ADT alleged that most, if not all, of these statements were false, but that these recordings circulated throughout Vision, that Vision had used this sales pitch on customers in seven states, and that many ADT customers switched to Security as a result.
ADT didn’t specify whether it was bringing its claims under §43(a)(1)(A) or (B), and I must admit this seems to be the rare case where both are plausible on the alleged facts. The court noted that oral statements, if widely disseminated, can be “commercial advertising or promotion,” and their contents can be shown by looking at sales agents’ training. The court found at least three statements sufficient to state a claim: instruction to salespeople to say they’re “with GE,” that local police and fire departments require homeowners to upgrade their systems, and that GE encourages homeowners to switch from ADT to Security Networks. As literally false statements, they could be presumed likely to deceive. And they were plausibly material: “The use of GE’s name and endorsement, as well as a statement that police and fire departments require the homeowner to change his alarm system, likely influenced each consumer’s decision to change their alarm keypad and switch from ADT to Vision.” This conduct “no doubt” injured ADT, both causing it to lose customers and also possibly damaging its goodwill.

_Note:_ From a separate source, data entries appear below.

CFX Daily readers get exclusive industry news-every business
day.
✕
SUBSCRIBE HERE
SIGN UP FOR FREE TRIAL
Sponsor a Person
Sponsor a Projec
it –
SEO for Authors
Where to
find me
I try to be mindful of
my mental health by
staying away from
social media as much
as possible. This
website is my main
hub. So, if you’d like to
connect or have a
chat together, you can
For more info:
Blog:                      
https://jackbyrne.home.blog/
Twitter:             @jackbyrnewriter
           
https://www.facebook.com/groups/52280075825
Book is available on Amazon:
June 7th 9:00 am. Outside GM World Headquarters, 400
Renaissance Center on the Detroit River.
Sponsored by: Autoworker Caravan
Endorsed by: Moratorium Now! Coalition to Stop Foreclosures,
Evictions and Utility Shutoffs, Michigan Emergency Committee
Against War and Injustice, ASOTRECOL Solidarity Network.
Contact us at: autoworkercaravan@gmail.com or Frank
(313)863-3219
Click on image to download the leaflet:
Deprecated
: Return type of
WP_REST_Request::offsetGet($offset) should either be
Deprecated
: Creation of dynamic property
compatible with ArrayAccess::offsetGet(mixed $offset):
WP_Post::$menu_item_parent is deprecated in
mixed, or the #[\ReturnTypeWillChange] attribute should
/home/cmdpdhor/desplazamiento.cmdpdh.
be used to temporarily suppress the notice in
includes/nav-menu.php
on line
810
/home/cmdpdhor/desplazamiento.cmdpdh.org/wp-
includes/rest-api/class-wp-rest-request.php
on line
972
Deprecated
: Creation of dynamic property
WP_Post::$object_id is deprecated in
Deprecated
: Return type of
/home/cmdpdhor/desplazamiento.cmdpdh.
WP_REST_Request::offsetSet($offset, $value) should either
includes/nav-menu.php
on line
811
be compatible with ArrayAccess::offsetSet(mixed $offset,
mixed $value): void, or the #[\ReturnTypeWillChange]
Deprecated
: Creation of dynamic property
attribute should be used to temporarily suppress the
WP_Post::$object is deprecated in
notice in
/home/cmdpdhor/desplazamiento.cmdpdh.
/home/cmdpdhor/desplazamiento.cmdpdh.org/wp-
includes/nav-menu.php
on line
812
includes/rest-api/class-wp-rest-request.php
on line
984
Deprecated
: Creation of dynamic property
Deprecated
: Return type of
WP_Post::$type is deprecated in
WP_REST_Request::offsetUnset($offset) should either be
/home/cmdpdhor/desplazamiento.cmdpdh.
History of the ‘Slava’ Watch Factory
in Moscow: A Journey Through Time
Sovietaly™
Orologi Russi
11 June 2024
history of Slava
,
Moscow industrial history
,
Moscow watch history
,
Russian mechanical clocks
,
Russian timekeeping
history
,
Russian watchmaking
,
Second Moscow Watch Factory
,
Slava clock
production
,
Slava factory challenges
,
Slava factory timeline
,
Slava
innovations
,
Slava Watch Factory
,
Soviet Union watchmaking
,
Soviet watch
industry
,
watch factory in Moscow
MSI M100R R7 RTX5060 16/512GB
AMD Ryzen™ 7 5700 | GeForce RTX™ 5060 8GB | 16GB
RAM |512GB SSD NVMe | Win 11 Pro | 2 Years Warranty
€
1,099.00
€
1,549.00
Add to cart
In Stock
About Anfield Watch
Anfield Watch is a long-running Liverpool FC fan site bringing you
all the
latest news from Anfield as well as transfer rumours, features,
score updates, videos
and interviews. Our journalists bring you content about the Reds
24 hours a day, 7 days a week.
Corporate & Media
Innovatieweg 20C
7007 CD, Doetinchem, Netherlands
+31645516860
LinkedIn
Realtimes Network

In addition, ADT stated a claim for false endorsement, the elements of which are identical to those for trademark infringement. ADT alleged that Vision agents visited their homes and affirmatively represented themselves as “with” or “on behalf of” ADT, only disclosing their relationship with Vision after “tampering” with customers’ alarms. This is a bait-and-switch tactic barred by §43(a)(1)(A). At least once, Vision specifically instructed sales agents to disavow any direct relationship with ADT. But some of Vision’s sales agents may not have followed this instruction. “While Vision’s false endorsement may not be as systematic as its false advertising, ADT has not failed to state a claim.”
Vision did succeed in dismissing Florida statutory FDUTPA claims. Florida lacked the most significant relationship to the alleged unfair competition. Pure economic loss was felt in ADT’s headquarters in Florida, but the injury also occurred in the states where ADT lost customers. And the injury was inflicted in the states in which the training seminars took place and circulated (not Florida).
However, because ADT alleged “unfair competition” generally, without specifying a particular state, and because it stated a claim under the Lanham Act, the court found that ADT could state a claim for unfair competition in the laws of the applicable state. The governing state or states’ laws had yet to be determined, but it wasn’t Florida.